[TEXT SHOWN]
■ ■ ■ ■
NCHC Organizational Updates

Early bird registration for the 2024 NC Affordable Housing Conference is now open! The NC Housing Coalition presents the NC Affordable Housing Conference along with our partners at the North Carolina Housing Finance Agency Centrant Community Capital. Each year, this conference features informative and timely breakout sessions including an inspiring opening session. A broad range of breakout sessions include topics for all affordable housing professionals including tax credits, home ownership, housing counseling, nonprofits and more. The conference will take place September 5-6 at the Raleigh Convention Center. Get our best rate by registering before close of business on August 9 and check out the agenda to see what we have in store for our attendees. Information about hotels, speakers, sponsors and more can all be found on our website.

Our Keynote Speaker is NC Central University men’s basketball coach Lavelle Moton, who is working through his company Raleigh Raised Development to create affordable housing in the Southeast Raleigh neighborhood where he grew up.


Federal Updates

The U.S. House Committee on Appropriations’ Subcommittee on Transportation, Housing and Urban Development (THUD) is expected to release its draft FY 2025 spending bills for HUD programs this week.

  • They are scheduled to review the proposal on June 27
  • Consider the bill on July 10
  • Vote the week of July 29 before Congress breaks for August recess

What we know so far:

  • At the end of May, the Committee approved topline spending allocations that would slash funding for THUD programs by 10% in the coming fiscal year. It is still unclear how funding will be distributed between HUD and U.S. Department of Transportation programs.
  • Anticipated deep cuts.
  • The Senate Committee on Appropriations subcommittees are still waiting on their topline funding allocations, however they have already voted to increase funding substantially for the Department of Defense which would mean deep cuts, a new budget agreement, and or repealing the spending caps.

Main takeaway – Funding for HUD’s programs must increase every year to at least maintain the number of people and communities currently served. Cuts to programs and any reduction in assistance puts people at risk of housing insecurity, eviction, and in worst cases, homelessness.

Johnson v. Grants Pass Supreme Court decision is expected to be announced later this week.
■ ■ ■ ■
[TASK A] Extract the portion of the housing update that runs from "Main takeaway –" to "worst cases, homelessness.".

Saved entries
■ ■ ■ ■
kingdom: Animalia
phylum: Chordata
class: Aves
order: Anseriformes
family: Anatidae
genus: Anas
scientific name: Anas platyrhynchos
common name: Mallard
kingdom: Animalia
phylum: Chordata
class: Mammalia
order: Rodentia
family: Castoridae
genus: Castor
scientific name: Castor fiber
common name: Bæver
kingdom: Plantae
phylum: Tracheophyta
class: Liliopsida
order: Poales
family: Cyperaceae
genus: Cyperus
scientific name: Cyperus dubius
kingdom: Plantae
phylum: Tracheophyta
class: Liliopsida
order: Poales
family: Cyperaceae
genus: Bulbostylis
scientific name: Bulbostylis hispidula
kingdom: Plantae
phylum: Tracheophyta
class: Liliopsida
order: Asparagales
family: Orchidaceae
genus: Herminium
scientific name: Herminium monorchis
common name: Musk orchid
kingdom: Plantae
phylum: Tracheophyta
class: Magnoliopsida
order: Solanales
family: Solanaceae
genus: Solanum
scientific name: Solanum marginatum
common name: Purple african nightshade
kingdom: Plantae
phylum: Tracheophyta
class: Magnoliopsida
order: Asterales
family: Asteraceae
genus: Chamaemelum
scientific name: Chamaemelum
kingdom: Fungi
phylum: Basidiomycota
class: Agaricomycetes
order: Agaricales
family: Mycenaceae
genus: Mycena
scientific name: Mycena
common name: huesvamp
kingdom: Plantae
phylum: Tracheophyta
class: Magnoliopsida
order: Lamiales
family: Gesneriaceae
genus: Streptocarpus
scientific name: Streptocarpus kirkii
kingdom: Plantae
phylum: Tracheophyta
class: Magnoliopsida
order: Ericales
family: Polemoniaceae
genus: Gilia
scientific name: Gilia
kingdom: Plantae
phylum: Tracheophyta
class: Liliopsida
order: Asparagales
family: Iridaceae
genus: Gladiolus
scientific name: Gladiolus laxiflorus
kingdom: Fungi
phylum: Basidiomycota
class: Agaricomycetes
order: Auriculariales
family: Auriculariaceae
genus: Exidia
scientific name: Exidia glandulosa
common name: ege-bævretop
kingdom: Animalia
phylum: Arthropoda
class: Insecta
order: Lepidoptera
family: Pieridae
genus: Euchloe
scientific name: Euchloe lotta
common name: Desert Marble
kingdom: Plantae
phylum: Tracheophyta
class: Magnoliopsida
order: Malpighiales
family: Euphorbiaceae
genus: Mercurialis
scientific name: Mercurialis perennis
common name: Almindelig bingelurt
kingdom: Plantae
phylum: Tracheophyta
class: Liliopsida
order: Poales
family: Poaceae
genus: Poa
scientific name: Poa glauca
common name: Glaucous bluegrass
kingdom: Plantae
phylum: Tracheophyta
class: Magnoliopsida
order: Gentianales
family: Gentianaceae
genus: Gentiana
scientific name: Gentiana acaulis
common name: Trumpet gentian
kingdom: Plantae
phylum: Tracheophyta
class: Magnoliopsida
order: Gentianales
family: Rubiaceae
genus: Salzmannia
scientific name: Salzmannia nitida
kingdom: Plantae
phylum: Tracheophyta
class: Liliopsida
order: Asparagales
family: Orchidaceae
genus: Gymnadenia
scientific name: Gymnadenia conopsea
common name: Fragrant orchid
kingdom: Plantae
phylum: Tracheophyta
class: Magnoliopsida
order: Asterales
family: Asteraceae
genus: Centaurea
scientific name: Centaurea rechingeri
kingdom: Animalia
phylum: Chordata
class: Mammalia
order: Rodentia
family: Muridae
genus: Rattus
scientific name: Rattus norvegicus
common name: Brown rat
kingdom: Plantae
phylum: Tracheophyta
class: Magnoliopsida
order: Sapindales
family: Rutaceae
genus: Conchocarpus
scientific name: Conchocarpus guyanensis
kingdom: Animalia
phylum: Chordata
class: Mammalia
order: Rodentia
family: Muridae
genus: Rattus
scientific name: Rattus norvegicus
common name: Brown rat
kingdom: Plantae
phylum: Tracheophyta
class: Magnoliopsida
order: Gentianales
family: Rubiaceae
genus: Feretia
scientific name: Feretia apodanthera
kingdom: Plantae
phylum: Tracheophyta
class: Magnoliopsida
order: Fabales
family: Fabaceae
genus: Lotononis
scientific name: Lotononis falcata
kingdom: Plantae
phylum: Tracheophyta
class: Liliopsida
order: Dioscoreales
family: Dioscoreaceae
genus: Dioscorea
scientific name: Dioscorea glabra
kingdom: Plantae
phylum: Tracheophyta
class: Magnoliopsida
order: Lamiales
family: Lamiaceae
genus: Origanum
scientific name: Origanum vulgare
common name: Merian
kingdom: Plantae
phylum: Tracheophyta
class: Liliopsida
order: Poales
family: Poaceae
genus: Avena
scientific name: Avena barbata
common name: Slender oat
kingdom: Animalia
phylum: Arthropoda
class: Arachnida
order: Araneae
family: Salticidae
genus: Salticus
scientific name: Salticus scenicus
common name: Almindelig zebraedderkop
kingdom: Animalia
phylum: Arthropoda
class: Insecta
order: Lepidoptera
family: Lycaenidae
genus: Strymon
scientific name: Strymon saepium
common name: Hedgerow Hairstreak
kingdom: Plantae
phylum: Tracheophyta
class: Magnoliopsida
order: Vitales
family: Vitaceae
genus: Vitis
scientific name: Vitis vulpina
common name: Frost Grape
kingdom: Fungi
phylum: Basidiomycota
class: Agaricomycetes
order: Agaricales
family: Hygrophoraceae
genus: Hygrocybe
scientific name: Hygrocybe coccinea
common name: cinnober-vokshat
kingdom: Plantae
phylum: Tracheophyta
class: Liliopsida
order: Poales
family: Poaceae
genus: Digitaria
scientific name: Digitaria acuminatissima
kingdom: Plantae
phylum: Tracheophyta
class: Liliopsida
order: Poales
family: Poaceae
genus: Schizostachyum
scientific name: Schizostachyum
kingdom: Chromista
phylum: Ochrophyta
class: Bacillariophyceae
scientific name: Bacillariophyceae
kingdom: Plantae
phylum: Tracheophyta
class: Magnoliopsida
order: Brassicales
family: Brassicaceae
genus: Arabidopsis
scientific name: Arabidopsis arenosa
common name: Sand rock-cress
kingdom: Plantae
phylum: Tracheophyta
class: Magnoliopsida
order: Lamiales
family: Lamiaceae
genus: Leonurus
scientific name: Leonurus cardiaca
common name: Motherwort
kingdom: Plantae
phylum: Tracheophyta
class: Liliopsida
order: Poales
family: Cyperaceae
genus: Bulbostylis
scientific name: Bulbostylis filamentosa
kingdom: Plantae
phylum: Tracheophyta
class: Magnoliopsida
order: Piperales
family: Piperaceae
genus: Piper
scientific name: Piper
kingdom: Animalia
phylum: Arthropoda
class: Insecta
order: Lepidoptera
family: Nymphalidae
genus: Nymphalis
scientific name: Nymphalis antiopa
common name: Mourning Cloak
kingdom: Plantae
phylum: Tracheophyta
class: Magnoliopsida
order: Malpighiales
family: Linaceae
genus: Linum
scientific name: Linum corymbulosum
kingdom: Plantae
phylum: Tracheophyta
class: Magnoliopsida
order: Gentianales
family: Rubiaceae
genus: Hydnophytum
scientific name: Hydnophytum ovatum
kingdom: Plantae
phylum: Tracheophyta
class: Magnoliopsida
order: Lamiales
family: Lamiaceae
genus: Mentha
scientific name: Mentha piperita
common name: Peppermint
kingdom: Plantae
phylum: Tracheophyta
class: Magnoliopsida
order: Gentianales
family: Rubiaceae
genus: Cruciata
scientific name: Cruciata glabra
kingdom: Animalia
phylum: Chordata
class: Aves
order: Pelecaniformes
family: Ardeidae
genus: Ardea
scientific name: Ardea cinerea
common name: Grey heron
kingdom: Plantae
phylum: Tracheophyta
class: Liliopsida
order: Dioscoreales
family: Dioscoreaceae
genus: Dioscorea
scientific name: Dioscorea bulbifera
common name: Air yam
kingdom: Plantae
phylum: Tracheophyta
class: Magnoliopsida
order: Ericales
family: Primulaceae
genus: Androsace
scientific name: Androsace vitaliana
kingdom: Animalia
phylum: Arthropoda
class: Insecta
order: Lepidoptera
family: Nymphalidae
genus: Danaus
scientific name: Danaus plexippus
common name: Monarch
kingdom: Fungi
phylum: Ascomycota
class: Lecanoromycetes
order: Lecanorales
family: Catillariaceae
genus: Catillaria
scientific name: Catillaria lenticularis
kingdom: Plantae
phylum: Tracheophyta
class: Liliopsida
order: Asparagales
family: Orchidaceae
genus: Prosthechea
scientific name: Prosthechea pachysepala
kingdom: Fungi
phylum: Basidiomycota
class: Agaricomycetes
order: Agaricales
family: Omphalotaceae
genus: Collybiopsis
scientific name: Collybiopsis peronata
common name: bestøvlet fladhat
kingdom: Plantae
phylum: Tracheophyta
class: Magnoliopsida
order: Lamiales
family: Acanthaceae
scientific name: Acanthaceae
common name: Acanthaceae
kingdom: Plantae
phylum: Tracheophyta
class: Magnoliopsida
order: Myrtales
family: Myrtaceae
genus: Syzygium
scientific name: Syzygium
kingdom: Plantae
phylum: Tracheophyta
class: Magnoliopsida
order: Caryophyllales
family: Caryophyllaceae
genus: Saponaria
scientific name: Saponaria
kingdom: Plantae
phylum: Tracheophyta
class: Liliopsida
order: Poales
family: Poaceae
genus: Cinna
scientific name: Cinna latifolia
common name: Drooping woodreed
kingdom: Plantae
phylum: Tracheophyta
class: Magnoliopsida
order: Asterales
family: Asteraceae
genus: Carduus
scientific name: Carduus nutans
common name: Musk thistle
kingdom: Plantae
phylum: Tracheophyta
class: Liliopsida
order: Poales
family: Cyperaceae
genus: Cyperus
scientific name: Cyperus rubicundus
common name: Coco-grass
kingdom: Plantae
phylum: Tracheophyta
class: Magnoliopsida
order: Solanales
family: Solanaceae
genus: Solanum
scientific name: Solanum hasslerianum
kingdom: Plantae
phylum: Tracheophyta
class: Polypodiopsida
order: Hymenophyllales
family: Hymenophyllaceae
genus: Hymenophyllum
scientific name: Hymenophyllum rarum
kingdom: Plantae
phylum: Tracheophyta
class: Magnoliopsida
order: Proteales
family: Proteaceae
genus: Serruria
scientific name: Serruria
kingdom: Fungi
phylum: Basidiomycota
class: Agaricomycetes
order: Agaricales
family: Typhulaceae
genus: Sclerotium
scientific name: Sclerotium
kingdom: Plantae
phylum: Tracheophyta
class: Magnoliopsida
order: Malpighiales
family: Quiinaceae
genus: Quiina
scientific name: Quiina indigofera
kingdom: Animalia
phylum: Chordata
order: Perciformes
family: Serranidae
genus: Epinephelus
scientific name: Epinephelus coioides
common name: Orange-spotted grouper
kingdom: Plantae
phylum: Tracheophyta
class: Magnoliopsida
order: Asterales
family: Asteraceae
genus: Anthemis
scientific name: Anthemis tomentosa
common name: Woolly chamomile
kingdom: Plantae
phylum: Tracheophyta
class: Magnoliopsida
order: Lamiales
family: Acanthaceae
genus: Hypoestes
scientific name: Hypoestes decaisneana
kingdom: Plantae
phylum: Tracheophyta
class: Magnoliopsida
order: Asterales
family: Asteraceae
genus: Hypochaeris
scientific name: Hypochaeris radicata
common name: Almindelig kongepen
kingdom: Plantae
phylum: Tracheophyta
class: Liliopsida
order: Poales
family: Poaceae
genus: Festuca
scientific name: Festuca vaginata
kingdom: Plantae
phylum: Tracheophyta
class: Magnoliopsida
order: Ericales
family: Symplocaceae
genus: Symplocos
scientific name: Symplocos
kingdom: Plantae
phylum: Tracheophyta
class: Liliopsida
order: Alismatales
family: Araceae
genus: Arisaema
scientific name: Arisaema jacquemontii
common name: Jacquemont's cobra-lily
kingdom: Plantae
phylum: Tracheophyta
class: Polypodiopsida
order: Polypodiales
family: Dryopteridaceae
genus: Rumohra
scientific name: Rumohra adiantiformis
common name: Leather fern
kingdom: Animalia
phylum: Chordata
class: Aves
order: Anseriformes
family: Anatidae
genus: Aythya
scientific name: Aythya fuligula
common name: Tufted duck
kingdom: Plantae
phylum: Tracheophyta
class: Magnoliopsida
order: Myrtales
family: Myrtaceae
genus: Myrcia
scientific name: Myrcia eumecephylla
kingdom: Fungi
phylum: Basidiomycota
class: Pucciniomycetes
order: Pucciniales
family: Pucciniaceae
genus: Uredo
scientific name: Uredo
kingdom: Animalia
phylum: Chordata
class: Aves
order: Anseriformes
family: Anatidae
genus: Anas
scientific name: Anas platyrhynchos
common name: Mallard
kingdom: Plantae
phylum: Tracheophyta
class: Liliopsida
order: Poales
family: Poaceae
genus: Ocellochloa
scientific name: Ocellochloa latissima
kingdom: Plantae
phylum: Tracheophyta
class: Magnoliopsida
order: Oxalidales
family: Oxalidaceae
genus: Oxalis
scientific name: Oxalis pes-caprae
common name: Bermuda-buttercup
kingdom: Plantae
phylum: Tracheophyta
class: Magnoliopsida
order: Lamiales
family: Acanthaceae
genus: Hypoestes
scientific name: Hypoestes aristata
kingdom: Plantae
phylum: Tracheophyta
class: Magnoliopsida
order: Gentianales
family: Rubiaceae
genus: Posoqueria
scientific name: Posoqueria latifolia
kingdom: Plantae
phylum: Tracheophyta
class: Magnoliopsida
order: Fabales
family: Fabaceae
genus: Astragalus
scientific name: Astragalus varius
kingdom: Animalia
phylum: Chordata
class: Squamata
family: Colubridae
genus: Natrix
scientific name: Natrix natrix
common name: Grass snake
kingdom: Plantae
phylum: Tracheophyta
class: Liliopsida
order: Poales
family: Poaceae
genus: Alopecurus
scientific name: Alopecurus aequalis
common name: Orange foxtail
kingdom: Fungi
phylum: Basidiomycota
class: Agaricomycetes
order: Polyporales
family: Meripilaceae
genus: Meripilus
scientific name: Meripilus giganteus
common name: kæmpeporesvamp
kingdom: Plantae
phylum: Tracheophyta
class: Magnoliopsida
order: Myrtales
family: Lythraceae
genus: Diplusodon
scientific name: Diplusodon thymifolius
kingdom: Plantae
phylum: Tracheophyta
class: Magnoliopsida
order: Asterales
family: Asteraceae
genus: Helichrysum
■ ■ ■ ■
[TASK B] In the records, copy everything from the line with "scientific name: Syzygium" to the line with "genus: Sclerotium", including both of those lines.

[FINAL RESULT A]
Main takeaway – Funding for HUD’s programs must increase every year to at least maintain the number of people and communities currently served. Cuts to programs and any reduction in assistance puts people at risk of housing insecurity, eviction, and in worst cases, homelessness.

[FINAL RESULT B]
scientific name: Syzygium
kingdom: Plantae
phylum: Tracheophyta
class: Magnoliopsida
order: Caryophyllales
family: Caryophyllaceae
genus: Saponaria
scientific name: Saponaria
kingdom: Plantae
phylum: Tracheophyta
class: Liliopsida
order: Poales
family: Poaceae
genus: Cinna
scientific name: Cinna latifolia
common name: Drooping woodreed
kingdom: Plantae
phylum: Tracheophyta
class: Magnoliopsida
order: Asterales
family: Asteraceae
genus: Carduus
scientific name: Carduus nutans
common name: Musk thistle
kingdom: Plantae
phylum: Tracheophyta
class: Liliopsida
order: Poales
family: Cyperaceae
genus: Cyperus
scientific name: Cyperus rubicundus
common name: Coco-grass
kingdom: Plantae
phylum: Tracheophyta
class: Magnoliopsida
order: Solanales
family: Solanaceae
genus: Solanum
scientific name: Solanum hasslerianum
kingdom: Plantae
phylum: Tracheophyta
class: Polypodiopsida
order: Hymenophyllales
family: Hymenophyllaceae
genus: Hymenophyllum
scientific name: Hymenophyllum rarum
kingdom: Plantae
phylum: Tracheophyta
class: Magnoliopsida
order: Proteales
family: Proteaceae
genus: Serruria
scientific name: Serruria
kingdom: Fungi
phylum: Basidiomycota
class: Agaricomycetes
order: Agaricales
family: Typhulaceae
genus: Sclerotium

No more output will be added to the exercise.